No, I'll go with LSU. They host Chattanooga on Saturday night, and after suffocating BYU last week in New Orleans with running and defense, maybe Coach O lets new offensive mastermind Matt Canada throw it a little more this week. Plus, Derrius Guice should run as wild as he and Orgeron want in this game, so there's potential here. LSU hasn't always been the king of comical beatdowns (not that that's a title you really want or need), but I'm feeling the Bayou Bengals this week.
Nationally, we're monitoring FAU's trip to Wisconsin (would so love to see Lane Kiffin get sent to Massacre Island on a weekly basis. He was given a full Naval escort on his trip last week. The Island has a generous membership points program, and he can hang by the pool and scam on chicks while he's there. Everybody wins, except for the chicks. Of course, FAU has more serious things on their mind than their douchebag coach). Montana's trip to Washington, and Texas State's venture to Colorado are also on the radar.
Mike Leach Quote Bingo
I don't know who to credit for this photo, but it's wonderful
We had Nick Saban quote bingo last week, which will return later in the season I assure you. But ye olde pirate himself, Wazzu coach Mike Leach, was asked about both Bigfoot and aliens at his weekly presser on Monday, and may fate smile upon the people who both asked those questions and allowed those questions to be asked. Cap'n Mike didn't disappoint with his answers, as he managed to work his thoughts on evolution into his response. With Les Miles and Steve Spurrier both out of coaching at the moment, Leach is left carrying the water when it comes to fun presser quotes. And if this past Monday is any indication, the Pirate Captain of the Palouse is in mid-season form.
As for a quote generator, Leach may literally say anything at any point, but the main key to remember is that, unlike other coaches, there's a non-0% chance that he'll yell out "YARRRR!!!" as part of his response, then steal all the gold from the assembled media personnel at bayonet-point. As long as no one in Pullman breaks down and buys him a cannon, the rest of the mainland should be spared.

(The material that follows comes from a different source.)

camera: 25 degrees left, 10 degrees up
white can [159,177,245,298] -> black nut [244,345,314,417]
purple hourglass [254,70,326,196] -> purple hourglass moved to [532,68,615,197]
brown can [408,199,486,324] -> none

The Shield (Like Fantasy Football, but for Real)
Well, the NFL returns tonight to grace us with a playoff-worthy matchup between the Kansas City Checkdowns and the New Evil Patriots. Listen, no amount of clowning on the Falcons for last season's ludicrous choke-job in the Super Bowl will have been worth the season-long slurping of Tom Brady and Bill Belichick that we're about to get. It's not that they aren't very good, they most definitely are. It's just that the N in NFL often seems to stand for 'narrative', and the league's phalanx of media hangers-on are gonna lay on the 5 Super Bowls thing mega-thick this year. Even the normally excellent NBC crew of Al Michaels and Cris Collinsworth (best football broadcast, college or pro) won't be immune tonight, and just you wait, 'enry 'iggins, for CBS' lead schmooze Jim Nantz to get a hold of a Pats game. (Mercifully, there will be no Phil Simms to join him this year, as the freshly-retired Tony Romo takes over the gig.) We'll hear about how Brady is demonstrably the best QB of all time from stem to stern this year, and Zod forbid they win the title again, which is, like, even money looking at the rest of the AFC. (Meanwhile, another year of Aaron Rodgers' prime will be wasted by a Dom Capers defense, not that I'm bitter.)

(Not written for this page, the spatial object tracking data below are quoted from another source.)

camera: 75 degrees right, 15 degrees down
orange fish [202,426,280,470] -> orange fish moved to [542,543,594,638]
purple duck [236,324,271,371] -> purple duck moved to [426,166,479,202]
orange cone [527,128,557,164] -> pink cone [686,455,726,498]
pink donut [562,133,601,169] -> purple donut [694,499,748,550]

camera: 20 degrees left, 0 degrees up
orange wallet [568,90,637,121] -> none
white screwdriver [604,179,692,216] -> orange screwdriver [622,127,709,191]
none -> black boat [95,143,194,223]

It's a solid second weekend, weather-permitting, with as stacked a primetime schedule as we'll see this year. Work that remote control like a veteran Saturday night, and let's all find out together how for real this Auburn team is. Remember, a loss can be overcome by strong play in the league (not that that'll do much to calm the fanbase after the game), but a win here could springboard Auburn into the Top 5, and would be as good a win as anyone has in college football at this early juncture of the season. There'll be NFL talent all over the field. It's just a matter of which team can get their QB settled sooner and who can control the line of scrimmage. (Hard-hitting football analysis right there.) Auburn has the horses for this game, but we're all still waiting to see what, if anything, we can expect to see from this offense that we haven't seen many times before. I betcha Clemson's wondering the same thing. Enjoy the games, everyone, and remember to set your fantasy teams before tonight. I'll be back on Monday.